あれは私が21歳の夏。梅雨が明けたばかりの、うだるように蒸し暑い夜だった。

バイト先からの帰り道。その日はちょっと残業になって12時を回っていた。とはいえ家までは徒歩で15分ほどだし、ずっと大通りでコンビニも並んでいるので、それまでも終バスを逃した日は歩いて帰っていた。

もちろん夜中に女が一人で歩いていたら、車から声をかけられることもあったけど、無視していればすぐに走り去ってしまうので、わずらわしさはあっても、怖いと感じることはなかった。

だからその夜、「どこまで行くの?」と声をかけられたときも、またかと思っただけで、車のほうを振り返りもせずに歩き続けた。

なのにその車は走り去るどころか、行く手を塞ぐように歩道に乗り上げてきた。

私はビックリしてその時初めて車に目をやった。茶髪やら刈り上げの、いかにも軽そうな男達が3人、車の中から私を見ている。

「遠慮しなくていいんだぜ。送ってやるから乗ってけよ」

その強引さと3人の雰囲気に恐怖と嫌悪感を覚えた私は、車道に出て車の後ろを回り込み、行く手のコンビニ目指して一目散に駆け出した。

後ろを振り返る勇気はなかった。店内に飛び込んで陳列ケースの陰に身を潜めた。

こんなことがなければ、とうに家に着いていたのにと思うと腹が立ってくる。10分以上もそうしていて、もう大丈夫だろうと店の外に出た私は、行く手にさっきの車が止まっているのを見て、立ちすくんでしまった。

後から思えば、この時コンビニの店員に事情を話して警察を呼んでもらえばよかったのだ。

でもその時はあまりに大げさすぎるような気がし、といってもう一度車の横を通る勇気はなく、仕方なく私は数百メートルの距離だけどタクシーに乗って帰ることにして道路際に立った。

その時そんな私の前に、タクシーではなく普通の乗用車が止まった。

私は一瞬身構えた。

「すみません、○○駅にはどう行ったらいいんでしょう?」

緊張が一気に緩んだ。

道を教えた後、その人は「行き先が同じなら送りましょうか」と聞いてきた。

「でも・・・」

「女性の一人歩きは危ないですよ。助手席が恥ずかしければ後ろにどうぞ。タクシーだと思って」

さっきの3人と違って、きちんと背広を着込んだまじめそうな人だった。

地獄に仏とはこのことかという思いで、私は後部座席のドアを開けた。

車は走り出し、3人の乗った車の横を何事もなく走り過ぎた。

助かった・・・そう思った途端、全身から力が抜けた。

歩きと違って、車は早い。

あっという間に家の前まできた。

私は慌てて、「ありがとうございました、ここでいいです」と言った。

けれど車は止まってくれない。聞こえなかったのかと思い、私はもう一度声を張り上げた。
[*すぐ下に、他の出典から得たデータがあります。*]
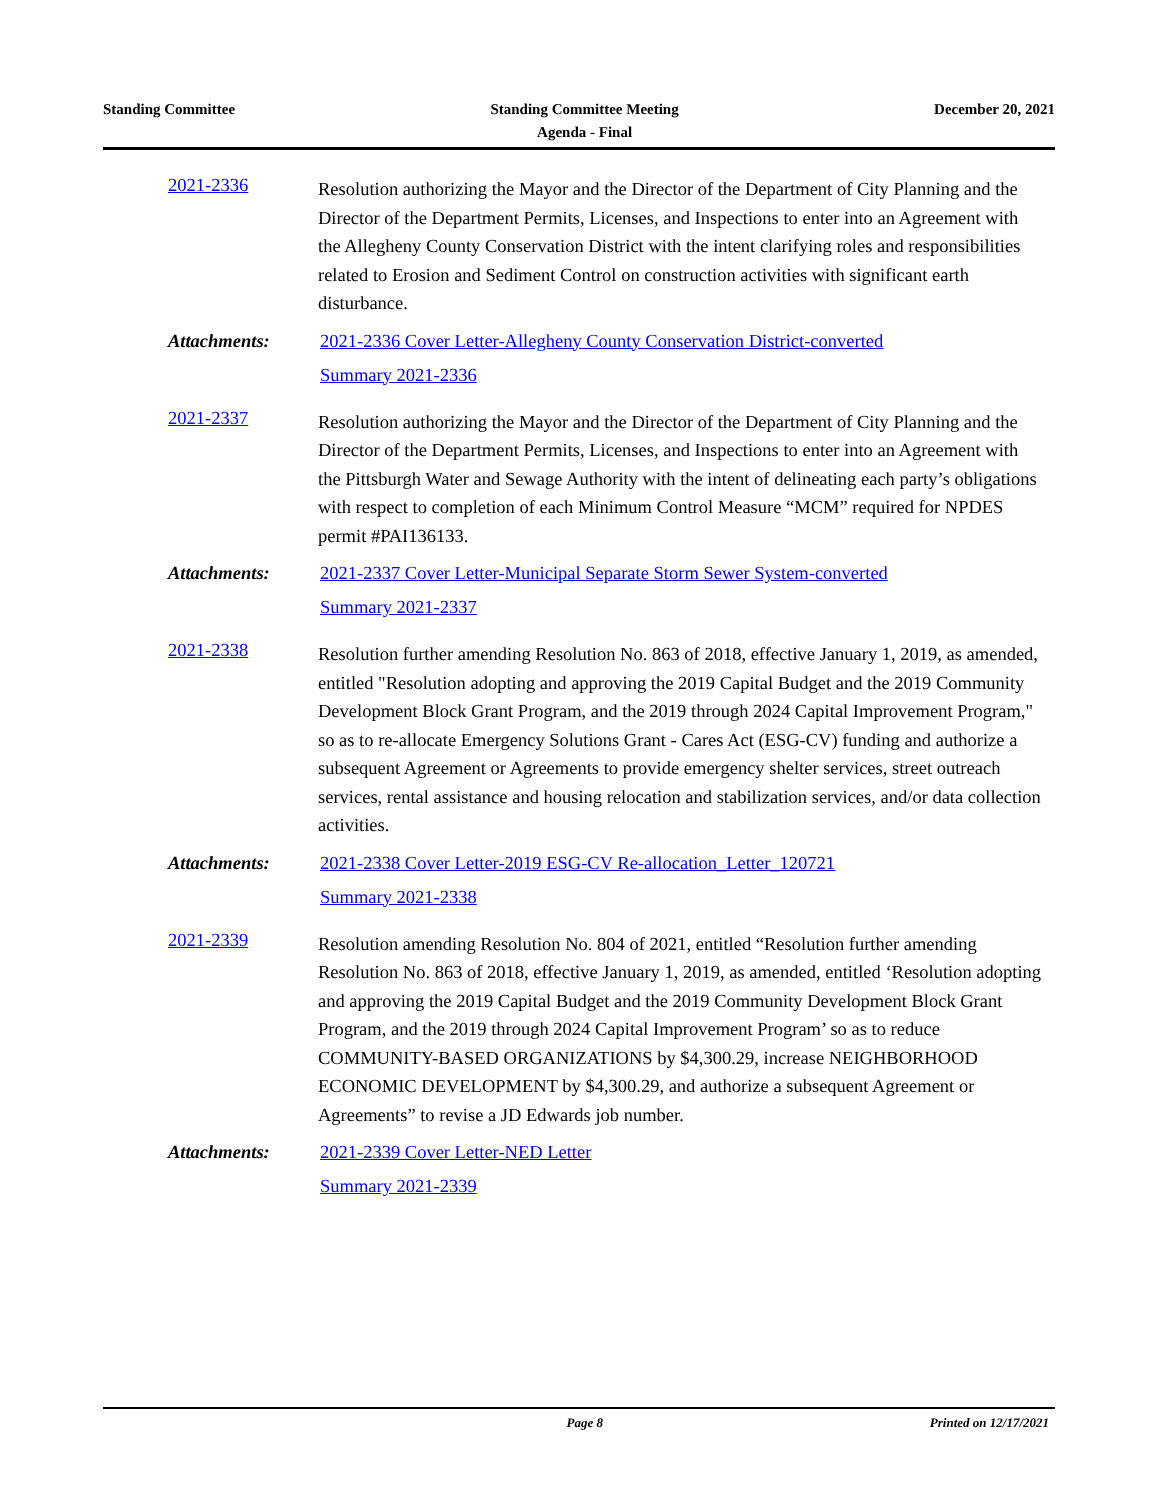Standing Committee Standing Committee Meeting
Agenda - Final
December 20, 2021
2021-2336
Resolution authorizing the Mayor and the Director of the Department of City Planning and the Director of the Department Permits, Licenses, and Inspections to enter into an Agreement with the Allegheny County Conservation District with the intent clarifying roles and responsibilities related to Erosion and Sediment Control on construction activities with significant earth disturbance.
Attachments: 2021-2336 Cover Letter-Allegheny County Conservation District-converted
Summary 2021-2336
2021-2337
Resolution authorizing the Mayor and the Director of the Department of City Planning and the Director of the Department Permits, Licenses, and Inspections to enter into an Agreement with the Pittsburgh Water and Sewage Authority with the intent of delineating each party’s obligations with respect to completion of each Minimum Control Measure “MCM” required for NPDES permit #PAI136133.
Attachments: 2021-2337 Cover Letter-Municipal Separate Storm Sewer System-converted
Summary 2021-2337
2021-2338
Resolution further amending Resolution No. 863 of 2018, effective January 1, 2019, as amended, entitled "Resolution adopting and approving the 2019 Capital Budget and the 2019 Community Development Block Grant Program, and the 2019 through 2024 Capital Improvement Program," so as to re-allocate Emergency Solutions Grant - Cares Act (ESG-CV) funding and authorize a subsequent Agreement or Agreements to provide emergency shelter services, street outreach services, rental assistance and housing relocation and stabilization services, and/or data collection activities.
Attachments: 2021-2338 Cover Letter-2019 ESG-CV Re-allocation_Letter_120721
Summary 2021-2338
2021-2339
Resolution amending Resolution No. 804 of 2021, entitled “Resolution further amending Resolution No. 863 of 2018, effective January 1, 2019, as amended, entitled ‘Resolution adopting and approving the 2019 Capital Budget and the 2019 Community Development Block Grant Program, and the 2019 through 2024 Capital Improvement Program’ so as to reduce COMMUNITY-BASED ORGANIZATIONS by $4,300.29, increase NEIGHBORHOOD ECONOMIC DEVELOPMENT by $4,300.29, and authorize a subsequent Agreement or Agreements” to revise a JD Edwards job number.
Attachments: 2021-2339 Cover Letter-NED Letter
Summary 2021-2339
Page 8 Printed on 12/17/2021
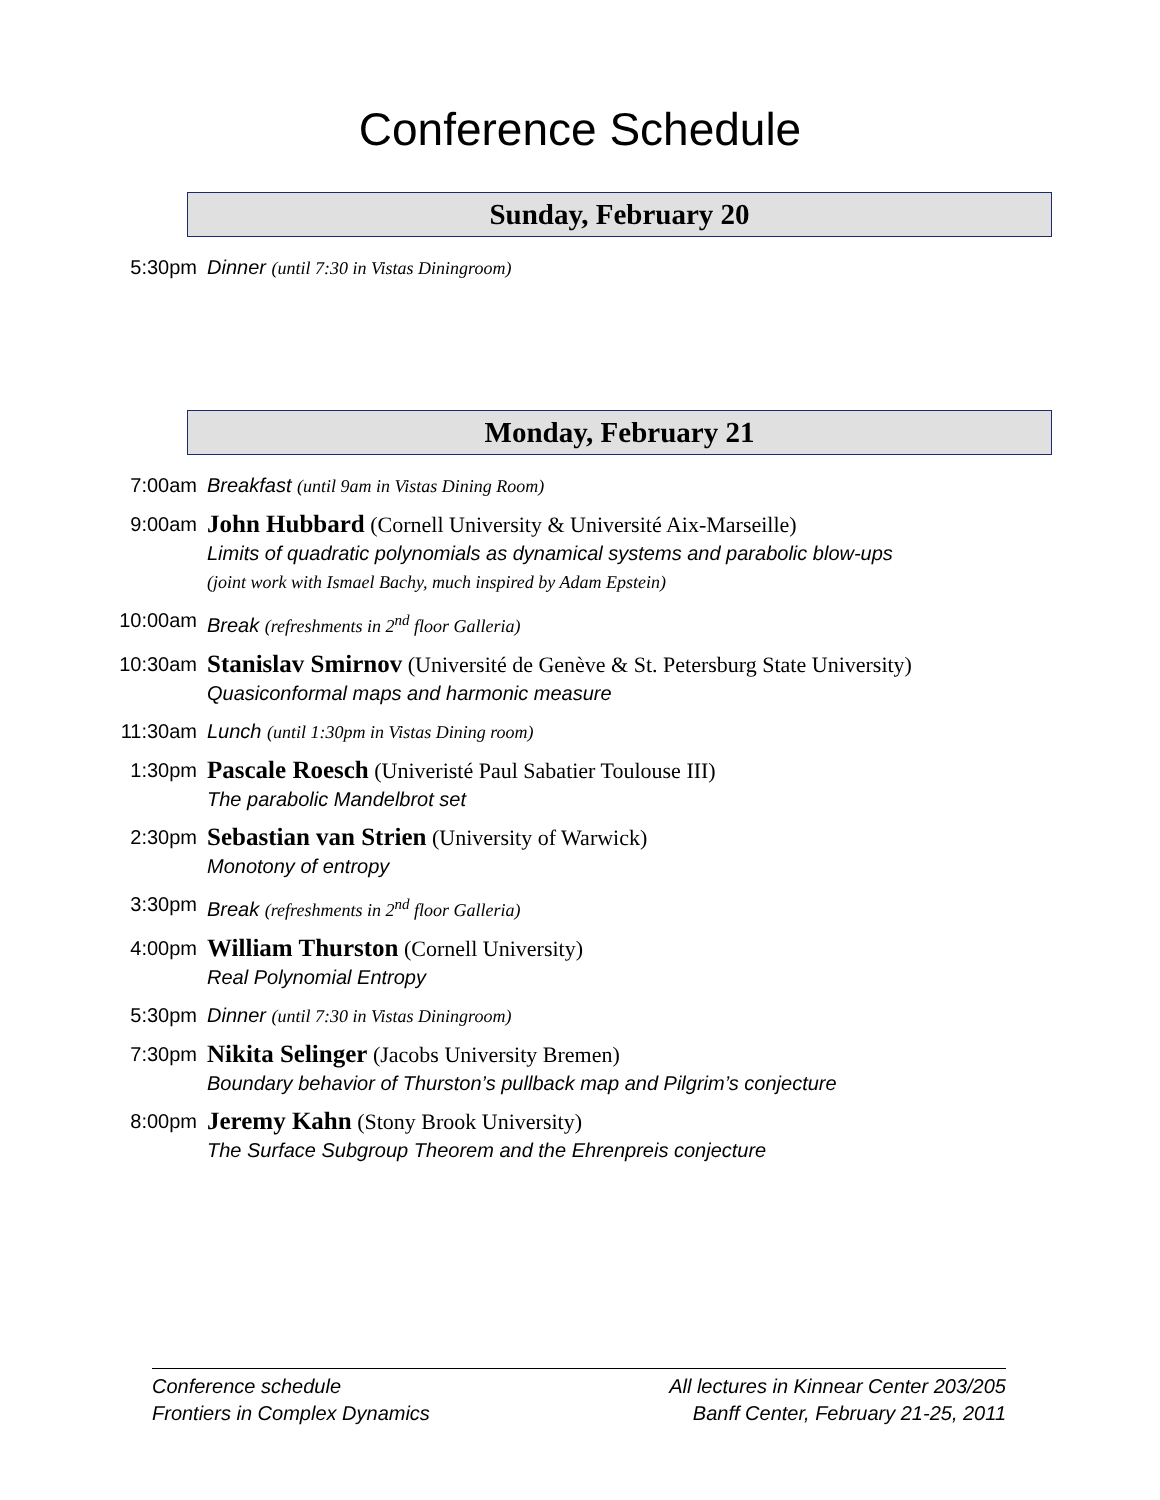Conference Schedule
Sunday, February 20
5:30pm Dinner (until 7:30 in Vistas Diningroom)
Monday, February 21
7:00am Breakfast (until 9am in Vistas Dining Room)
9:00am
John Hubbard (Cornell University & Université Aix-Marseille)
Limits of quadratic polynomials as dynamical systems and parabolic blow-ups
(joint work with Ismael Bachy, much inspired by Adam Epstein)
10:00am Break (refreshments in 2<sup>nd</sup> floor Galleria)
10:30am
Stanislav Smirnov (Université de Genève & St. Petersburg State University)
Quasiconformal maps and harmonic measure
11:30am Lunch (until 1:30pm in Vistas Dining room)
1:30pm
Pascale Roesch (Univeristé Paul Sabatier Toulouse III)
The parabolic Mandelbrot set
2:30pm
Sebastian van Strien (University of Warwick)
Monotony of entropy
3:30pm Break (refreshments in 2<sup>nd</sup> floor Galleria)
4:00pm
William Thurston (Cornell University)
Real Polynomial Entropy
5:30pm Dinner (until 7:30 in Vistas Diningroom)
7:30pm
Nikita Selinger (Jacobs University Bremen)
Boundary behavior of Thurston’s pullback map and Pilgrim’s conjecture
8:00pm
Jeremy Kahn (Stony Brook University)
The Surface Subgroup Theorem and the Ehrenpreis conjecture
Conference schedule
Frontiers in Complex Dynamics
All lectures in Kinnear Center 203/205
Banff Center, February 21-25, 2011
「ちょっと、待って。確かこの辺・・・、ああいたいた」

その人は意味不明の言葉をつぶやきながら、車を路肩に停めた。

同時に車のドアが開き、両側から人が乗り込んできた。

一瞬何が起こったのかわからなかった。

その時助手席にも誰かが乗ってきた。その横顔には見覚えがあった。

さっき声をかけてきた3人のうちの一人だ。

全身の血が音をたてて凍りつく。私はやっとの思いで左右に目をやった。

刈り上げて耳にじゃらじゃらとピアスをつけた男と、茶髪の男。

「ひどいじゃないか。俺たちは無視したくせに、こいつの車ならあっさりと乗るのかよ」

刈り上げの男が耳元で囁いた。

私と4人の男を詰め込んで、車は再び走り出す。

そう、二台の車は最初からグルだったのだ。一台が脅して、一台が助ける。私はその企みにまんまと引っかかってしまった・・・

私を挟み込むように座った二人が、ブラウスのボタンを外し、スカートの中に手を差し入れてくる。

「いや・・・」

渾身の力を込めて叫んだつもりだった。

なのにどうしたことか、自分の耳にも届かないほどのかすれ声しか出ない。

ブラがたくし上げられ、むき出しになった乳房に刈り上げの男がむしゃぶりついてくる。

茶髪の男はパンティの上から、あそこを撫で回している。

おぞましさの余り鳥肌が立った。なのに声ばかりか体にも力が入らず、跳ね除けたくても腕が動かない。

恐怖、絶望、悪寒、後悔、そして諦め・・・

乳首を舐めまわされるに任せたまま、私は車の外に目をやった。

見慣れない風景が窓の外を走っている。

(これからどうなるんだろう・・・どこに連れて行かれるんだろう。どうして、こんなことになっちゃったの・・・?)

その時、車が急に左に曲がり、どこかの建物の中に入った。